Once you reach the park entrance , its 30$ for a car pass that is valid for week. The park rangers are extremely helpful with information. And for us, that was invaluable cause we lost our source of information (our 4G network).  Having no network was a blessing in disguise. You’ll find out why :).


Now, from our research we knew that during our time at Yosemite we wanted to cover Yosemite Valley, The Vernal Falls and Sequoia groves. So for day one , we wanted to visit the valley. Most of the car route in the park goes in parallel with the Merced river. There are shoulders that you could pull into and walk down to the water. If you visit the park on a beautiful, sunny day like we did, we highly recommend you stop and make time for this. Cause, tip-toeing bare foot in cold water is good for the soul 🙂

After spending a considerable amount of time at the water, we made our to the valley. Enroute we saw the sturdy El Capitan. R and I stopped at the Yosemite Valley Village for lunch. We chanced a meeting with a lovely elderly couple from Utah who shared a lunch table with us. They were camping close to the Vernal Falls and gave us a few handy tips about bus routes and such. We also learned that this was their second stop at Yosemite while their first visit was nearly 40 years ago. They left us with an entirely different view of marriage and the desire to make Zion National Park the destination of our next adventure (eeeks, so excited). Having taken advice from our veteran lunch companions, R and I took the bus upto the glacier point and hiked the short distance to the top. Little did we know about the view…


Suffice to to say we spent close to an hour or more marveling at this magnanimous glacier formation in front of us. Also, there is something about nature and  the realization that you are so little when compared to everything around you. That comprehension brings in a different kind of calm to oneself. Soaking in the blue skies, the marvelous half dome and the blessings of a gorgeous day we made our back to our hotel in Sonora.

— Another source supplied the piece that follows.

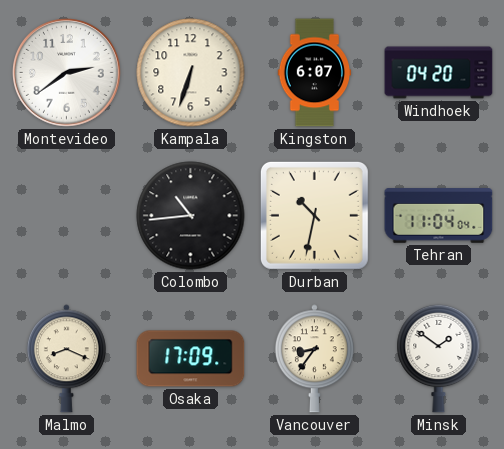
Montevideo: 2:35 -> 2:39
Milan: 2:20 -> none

Well rested and fed, we were excited to be on our way back to the park to hike up to Vernal falls and check out sequoia groves. We decided to get boxed lunch to eat at the falls. Now, I am not a big fan of sandwiches but this little cafe called Firefall did whip up one of the best turkey basil paninis ever (highly recommend). We parked our car close to Curry Village campground and began our hike on to Vernal Falls. The weather was perfect and the path had plenty of shade, thanks to the gigantic trees. When we hiked Waynapichchu in February, our sole purpose was to be careful on the uneven path and make it to the top safely. But now, we took breaks as and when our heart pleased. We laid on the rocks looking at the sky, talked and listened to the calming sounds of the falls. When we did make it to the top, R decided to take dip and did a 20 foot dive(Please be extremely cautious if you plan on doing this) . We enjoyed our lunch whilst sitting on some rocks facing the falls (PURE BLISS)!

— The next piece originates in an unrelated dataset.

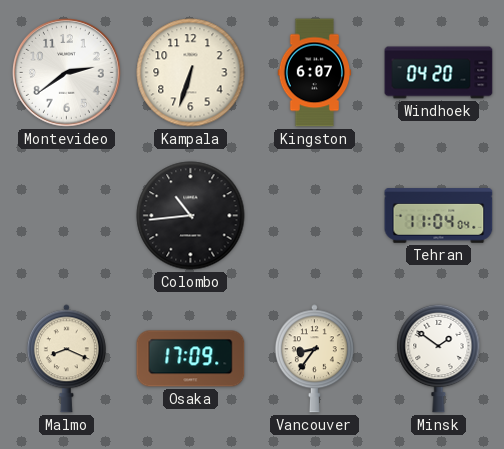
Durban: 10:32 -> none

While I did not want to leave our current scenery, R was persistent about visiting the Sequoia groves. Now the biggest grove in the park Mariposa Grove was closed for restoration. This made R very sad but the chance to visit the Tuolumne Grove and see even a sample of these giant trees cheered him up. So, off we went.

The map said it waIMG_0715s 1 mile hike downwards with an ascent of about 450ft on the way back. Now, a 2 mile hiked seemed rather do-able. But get this, we ran out of our water supply from the Vernal Falls hike. We figured there would be a water fountain at the beginning of the hike into the grove (WRONG!! – no water fountain). And then we made the dumbest decision to hike the 2 miles with absolutely no water in our possession(Don’t do this). Suffice to say,we would never attempt a hike again without water. This grove was supposed to house the smallest of sequoias. Now, colossal trees with the most splendid bark I have ever seen ,are no where close to small( in my honest opinion ). They were astounding and were a perfect ending to our short but eventful trip to Yosemite.

We knew we’d come back to this spectacular gift of nature cause there is more of it to explore, soak up and enjoy! Until then…



Take aways:

  1. Staying within the park is highly advised.
  2. Comfortable shoes & clothes for hikes.
  3. Water.
  4. Camera
  5. Watch out for weather forecasts if traveling in winter.